### TASK DETAILS
Line count for "dello": give the number of lines in the records below that hold it, and nothing else.

### MATERIALS PROVIDED
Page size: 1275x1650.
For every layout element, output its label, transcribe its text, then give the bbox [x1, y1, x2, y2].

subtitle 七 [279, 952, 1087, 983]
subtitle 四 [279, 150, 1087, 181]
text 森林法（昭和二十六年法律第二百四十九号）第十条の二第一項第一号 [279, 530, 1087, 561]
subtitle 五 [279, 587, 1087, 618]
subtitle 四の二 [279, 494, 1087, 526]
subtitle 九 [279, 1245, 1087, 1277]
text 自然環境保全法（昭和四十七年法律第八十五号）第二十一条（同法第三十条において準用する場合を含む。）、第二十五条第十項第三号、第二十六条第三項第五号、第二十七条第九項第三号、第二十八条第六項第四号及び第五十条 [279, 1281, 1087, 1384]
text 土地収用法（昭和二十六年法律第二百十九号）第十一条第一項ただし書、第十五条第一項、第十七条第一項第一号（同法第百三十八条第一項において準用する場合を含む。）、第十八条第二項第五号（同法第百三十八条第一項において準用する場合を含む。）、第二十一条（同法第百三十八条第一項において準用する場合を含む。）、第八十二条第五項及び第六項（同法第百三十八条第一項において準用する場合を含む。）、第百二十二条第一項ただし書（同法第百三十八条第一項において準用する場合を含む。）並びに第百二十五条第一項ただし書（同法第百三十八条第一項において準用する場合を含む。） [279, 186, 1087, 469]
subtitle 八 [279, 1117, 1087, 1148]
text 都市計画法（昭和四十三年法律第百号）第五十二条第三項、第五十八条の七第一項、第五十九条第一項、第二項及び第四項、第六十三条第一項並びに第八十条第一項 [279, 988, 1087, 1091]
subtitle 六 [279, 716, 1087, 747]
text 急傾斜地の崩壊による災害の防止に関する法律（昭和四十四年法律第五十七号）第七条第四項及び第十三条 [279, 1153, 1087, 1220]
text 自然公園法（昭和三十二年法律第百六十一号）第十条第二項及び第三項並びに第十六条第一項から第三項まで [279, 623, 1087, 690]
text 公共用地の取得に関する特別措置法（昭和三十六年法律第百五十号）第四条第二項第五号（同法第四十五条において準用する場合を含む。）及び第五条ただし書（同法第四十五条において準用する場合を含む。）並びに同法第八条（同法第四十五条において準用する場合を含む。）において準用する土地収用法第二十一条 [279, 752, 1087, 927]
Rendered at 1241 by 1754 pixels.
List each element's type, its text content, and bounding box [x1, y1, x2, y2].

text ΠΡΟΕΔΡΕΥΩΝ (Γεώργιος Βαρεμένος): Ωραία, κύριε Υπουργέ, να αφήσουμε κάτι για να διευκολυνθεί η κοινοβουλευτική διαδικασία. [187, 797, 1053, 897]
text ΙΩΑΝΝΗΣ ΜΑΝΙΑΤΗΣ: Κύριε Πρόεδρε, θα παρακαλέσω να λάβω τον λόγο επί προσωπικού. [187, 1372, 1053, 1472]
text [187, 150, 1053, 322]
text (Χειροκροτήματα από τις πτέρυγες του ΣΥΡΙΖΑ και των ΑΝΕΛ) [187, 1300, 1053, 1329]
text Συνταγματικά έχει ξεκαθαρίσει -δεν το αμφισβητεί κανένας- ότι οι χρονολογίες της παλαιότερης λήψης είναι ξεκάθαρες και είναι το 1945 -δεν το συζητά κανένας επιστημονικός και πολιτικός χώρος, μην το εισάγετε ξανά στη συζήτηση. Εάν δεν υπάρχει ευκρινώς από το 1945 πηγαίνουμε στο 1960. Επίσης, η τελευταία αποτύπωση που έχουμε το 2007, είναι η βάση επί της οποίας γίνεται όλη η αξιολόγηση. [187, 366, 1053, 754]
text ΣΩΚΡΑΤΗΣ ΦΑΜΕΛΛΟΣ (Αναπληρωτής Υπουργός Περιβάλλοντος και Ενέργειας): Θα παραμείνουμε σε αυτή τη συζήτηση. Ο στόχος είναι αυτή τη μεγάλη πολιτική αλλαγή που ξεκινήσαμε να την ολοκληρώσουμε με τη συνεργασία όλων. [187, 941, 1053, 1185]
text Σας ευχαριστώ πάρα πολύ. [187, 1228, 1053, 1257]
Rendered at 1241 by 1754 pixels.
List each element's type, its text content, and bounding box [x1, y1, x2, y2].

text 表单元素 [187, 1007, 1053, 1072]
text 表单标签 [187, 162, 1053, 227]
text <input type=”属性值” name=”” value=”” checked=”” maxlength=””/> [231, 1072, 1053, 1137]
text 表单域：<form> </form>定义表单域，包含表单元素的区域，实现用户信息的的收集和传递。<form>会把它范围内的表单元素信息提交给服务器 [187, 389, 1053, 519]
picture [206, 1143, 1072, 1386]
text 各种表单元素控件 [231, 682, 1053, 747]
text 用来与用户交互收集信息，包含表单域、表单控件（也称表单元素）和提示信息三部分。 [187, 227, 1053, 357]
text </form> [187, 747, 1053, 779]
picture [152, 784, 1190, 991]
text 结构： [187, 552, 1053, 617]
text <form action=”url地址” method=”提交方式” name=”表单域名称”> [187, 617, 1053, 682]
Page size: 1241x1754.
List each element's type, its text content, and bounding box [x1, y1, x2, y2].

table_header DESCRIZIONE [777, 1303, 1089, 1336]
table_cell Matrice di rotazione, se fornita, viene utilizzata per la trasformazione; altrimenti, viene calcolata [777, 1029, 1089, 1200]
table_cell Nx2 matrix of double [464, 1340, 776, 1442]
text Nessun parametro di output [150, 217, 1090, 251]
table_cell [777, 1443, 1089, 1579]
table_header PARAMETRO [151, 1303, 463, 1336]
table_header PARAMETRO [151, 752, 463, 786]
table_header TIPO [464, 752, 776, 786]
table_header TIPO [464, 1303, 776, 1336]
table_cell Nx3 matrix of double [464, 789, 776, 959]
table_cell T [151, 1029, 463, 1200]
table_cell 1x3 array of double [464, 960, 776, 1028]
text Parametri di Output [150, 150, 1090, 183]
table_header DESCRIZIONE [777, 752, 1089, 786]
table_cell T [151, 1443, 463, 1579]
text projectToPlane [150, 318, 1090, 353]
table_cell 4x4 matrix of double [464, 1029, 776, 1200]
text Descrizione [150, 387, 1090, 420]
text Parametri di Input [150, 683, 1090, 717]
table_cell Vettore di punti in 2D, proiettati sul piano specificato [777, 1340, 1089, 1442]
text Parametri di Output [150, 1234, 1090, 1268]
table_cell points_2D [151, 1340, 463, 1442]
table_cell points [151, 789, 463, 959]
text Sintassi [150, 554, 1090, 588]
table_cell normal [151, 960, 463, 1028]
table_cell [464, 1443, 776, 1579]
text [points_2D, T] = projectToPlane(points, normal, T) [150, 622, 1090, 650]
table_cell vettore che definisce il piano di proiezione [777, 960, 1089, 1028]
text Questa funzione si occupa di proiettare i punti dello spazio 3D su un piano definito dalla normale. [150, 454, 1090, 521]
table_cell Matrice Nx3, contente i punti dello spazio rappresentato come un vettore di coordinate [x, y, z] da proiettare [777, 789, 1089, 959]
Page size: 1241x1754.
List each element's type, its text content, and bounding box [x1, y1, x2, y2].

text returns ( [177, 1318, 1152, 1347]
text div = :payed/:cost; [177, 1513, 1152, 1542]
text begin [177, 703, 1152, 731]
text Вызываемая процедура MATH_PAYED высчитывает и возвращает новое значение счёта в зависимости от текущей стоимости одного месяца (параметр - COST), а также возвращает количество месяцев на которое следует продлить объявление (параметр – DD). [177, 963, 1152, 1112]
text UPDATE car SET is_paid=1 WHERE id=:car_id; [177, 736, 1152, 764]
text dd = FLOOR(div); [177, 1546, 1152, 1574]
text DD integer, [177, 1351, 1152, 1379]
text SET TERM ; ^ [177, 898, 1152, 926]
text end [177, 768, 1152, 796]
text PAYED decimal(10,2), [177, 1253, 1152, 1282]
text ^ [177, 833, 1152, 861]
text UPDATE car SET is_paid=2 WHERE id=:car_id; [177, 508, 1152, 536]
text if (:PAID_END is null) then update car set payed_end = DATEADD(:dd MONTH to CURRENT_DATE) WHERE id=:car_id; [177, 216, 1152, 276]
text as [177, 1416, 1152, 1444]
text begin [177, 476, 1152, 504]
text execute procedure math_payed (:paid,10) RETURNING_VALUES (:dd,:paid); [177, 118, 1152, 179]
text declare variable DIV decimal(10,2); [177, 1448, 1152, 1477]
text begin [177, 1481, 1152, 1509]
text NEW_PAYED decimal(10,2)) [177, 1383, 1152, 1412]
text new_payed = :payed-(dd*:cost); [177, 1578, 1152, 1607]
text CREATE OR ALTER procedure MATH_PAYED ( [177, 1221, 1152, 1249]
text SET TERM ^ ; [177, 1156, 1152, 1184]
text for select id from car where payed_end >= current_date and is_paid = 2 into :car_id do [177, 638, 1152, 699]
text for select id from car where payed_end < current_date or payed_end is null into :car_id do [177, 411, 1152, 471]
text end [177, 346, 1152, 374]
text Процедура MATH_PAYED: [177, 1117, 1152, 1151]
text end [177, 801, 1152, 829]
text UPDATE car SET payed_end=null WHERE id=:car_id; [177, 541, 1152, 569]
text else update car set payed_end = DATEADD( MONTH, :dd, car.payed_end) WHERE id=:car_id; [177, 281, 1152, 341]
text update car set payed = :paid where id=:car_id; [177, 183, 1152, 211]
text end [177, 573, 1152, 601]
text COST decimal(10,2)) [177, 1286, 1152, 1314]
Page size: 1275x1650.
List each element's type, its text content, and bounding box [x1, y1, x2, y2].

### SOLUTION FOR THIS EXERCISE
2